その日、公爵家別邸の書斎に現れたのは、国王陛下の側近である最高文官長アリスト・グレイだった。
アリストは王室の書類の山に埋もれ続けた結果、白髪が増え、目元には濃いクマを貼りつけて、見るからに疲弊しきった人物。
「フォルティア公爵夫人、そしてグラディス子息。陛下からの『特命業務』をお願いに参りました」
リリアーナは、アルクが作成した『来客対応マニュアル・様式C』に基づき、冷静に紅茶を差し出した。

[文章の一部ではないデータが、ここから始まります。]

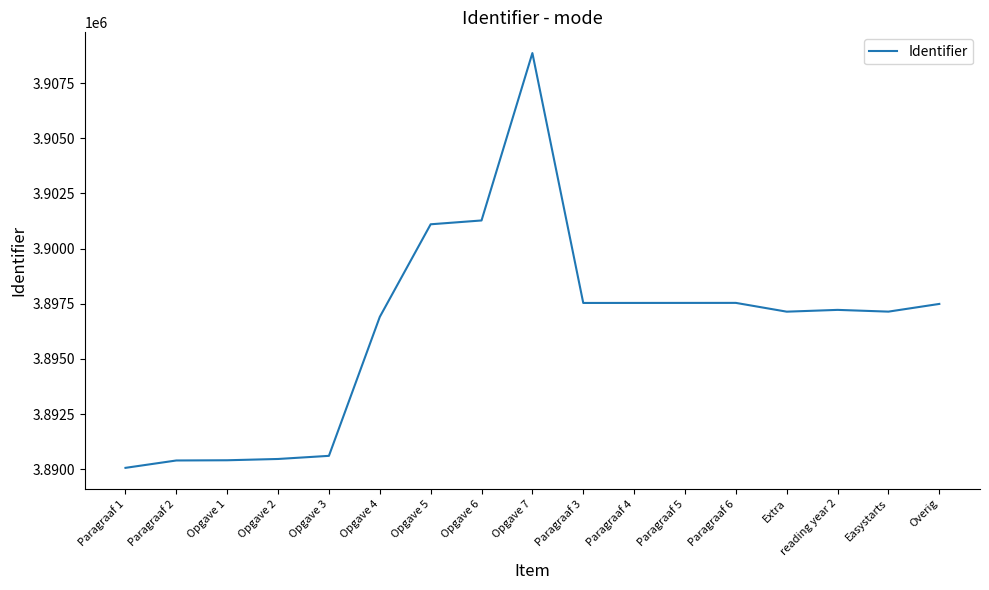

Which has a higher value, Paragraaf 1 or Opgave 2?

Opgave 2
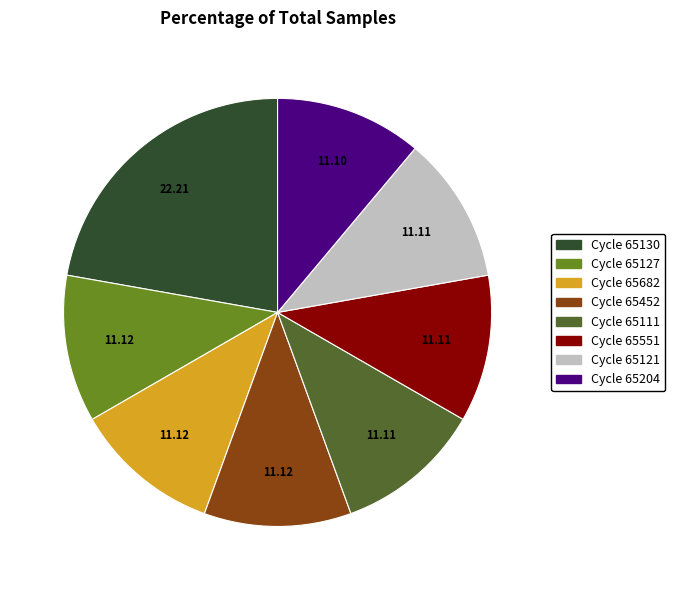

Which category has the biggest portion of the pie?

Cycle 65130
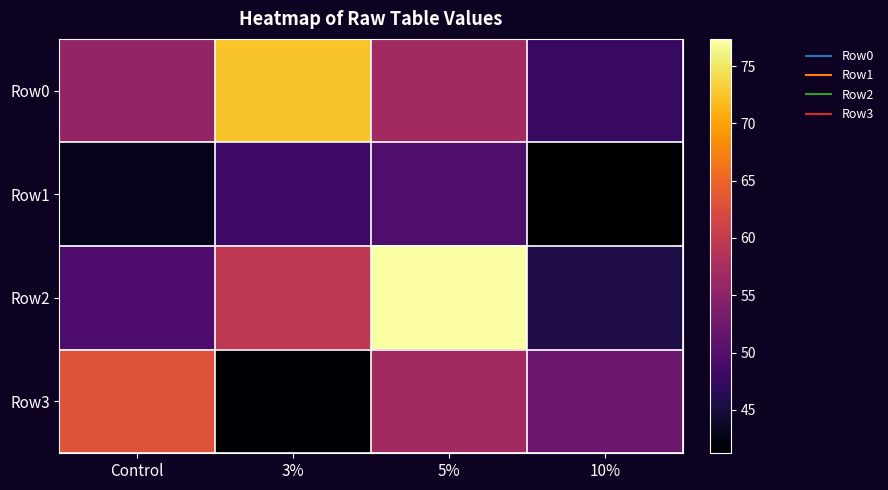

Between 10% and 5%, which is larger?

5%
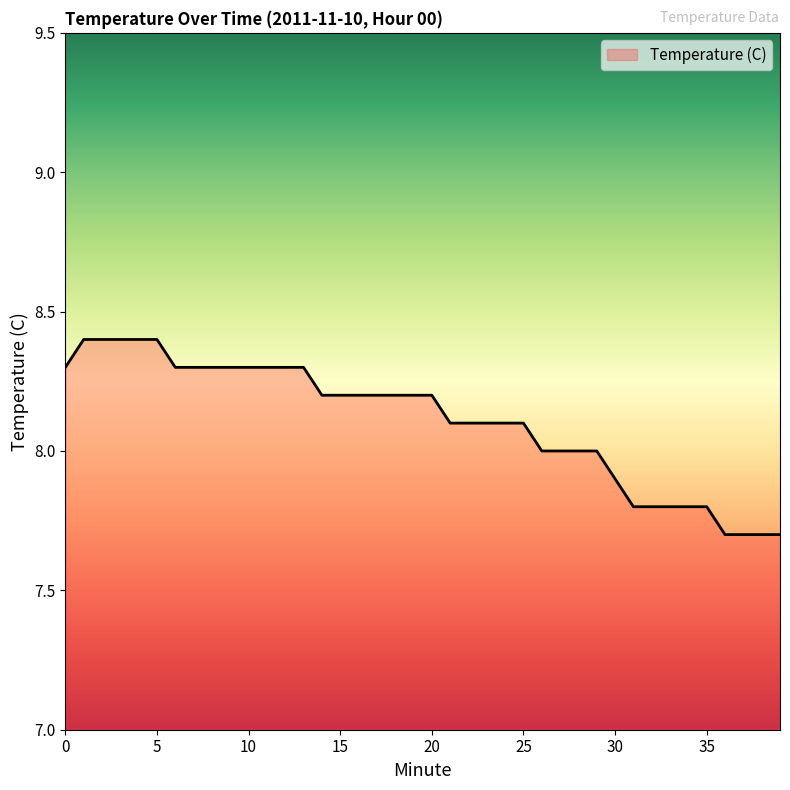

Count the values in the range 8 to 9.

30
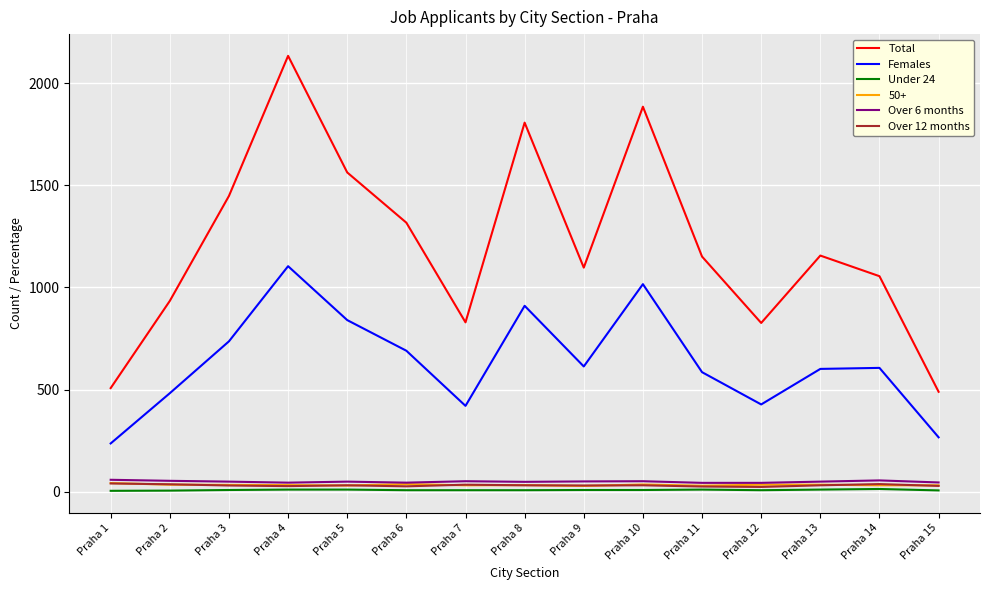

True or false: Total and Females intersect in this chart.

False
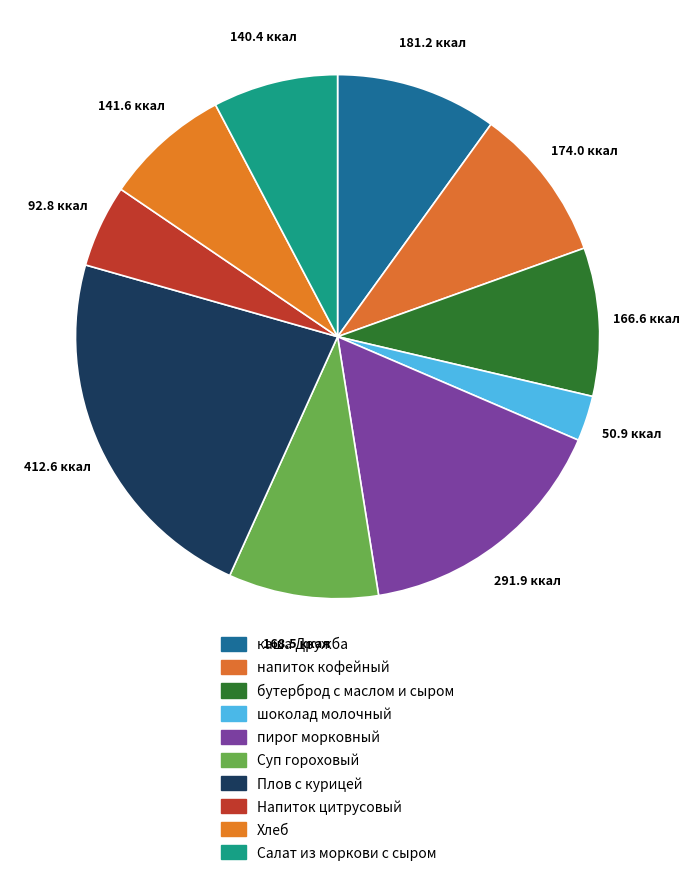

What is the change in value from каша Дружба to напиток кофейный?

-7.2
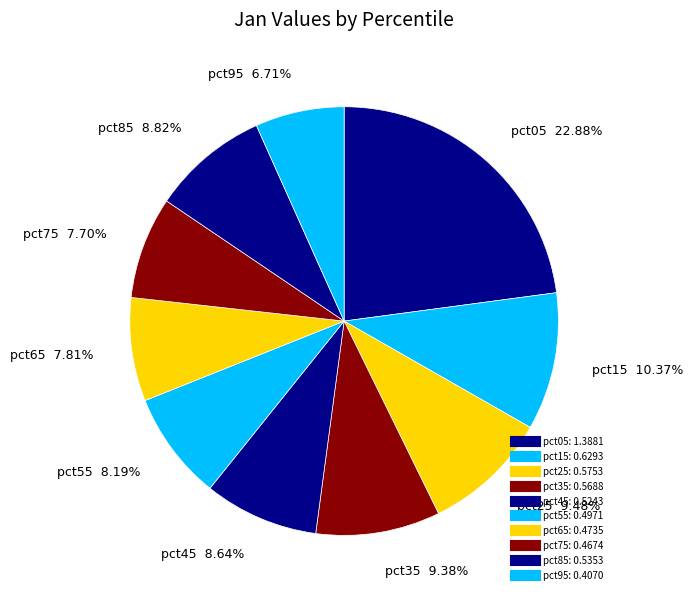

Which category has the smallest portion of the pie?

pct95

「アリスト様、わたくしどもは現在『公爵家後継者の育成と領地灌漑事業の最適化』という、優先度の高い業務を遂行中でございます。陛下からの特命業務の『緊急性』と『対価』を明確にご提示くださいませ」
アリストは、その事務的な冷徹さに怯みつつも、藁にもすがる思いで告げた。
「緊急性最上級です。対価、国庫の健全性。実は……王太子殿下の無謀な浪費と公務の怠慢により、王室財政は向こう三年で債務超過に陥る、というアルク子息の旧報告書が、現実のものとなりつつあるのです!」
アリストは疲弊しきった顔で、書類の山をドン! と、机に置く。
それは王室の未処理書類と、殿下の浪費による領収書の山だった。
「陛下は『感情に流されない完璧な書類処理能力』を持つ貴方方の力を国家のために借りたい、と。どうか、『王室監査役』として、王城にお戻りいただけないでしょうか?」
リリアーナの表情が、微かに引きつる。
(王城……再びあの熱に満ちた、非効率極まりない空間に戻るですって!? それは、わたくしの精神的安定リスクを跳ね上げる、最悪の業務要請ですわ!)
リリアーナは隣に座るアルクに視線を送った。
アルクは丸メガネの奥の瞳を光らせ、王室の書類の山を静かに見つめる。
「リリアーナ様、この書類の山は驚くほどの不備と非効率であります。これは『業務改善コンサルティング』として、非常にやりがいのある案件ではございませんか?」
(あぁ、アルク。あなたの『業務愛』が、リスクを凌駕してしまいましたわね)
リリアーナは静かに頷いた。
「承知いたしました、アリスト様。ただし、この業務は『期限付きの契約』とし、わたくしどもの『終身伴侶業務規定』を最優先とさせていただきます。その報酬として、王室財務監査における全権限を要求いたしますわ」
こうして相性0%の夫婦は、国家の心臓部へと乗り込むことになった。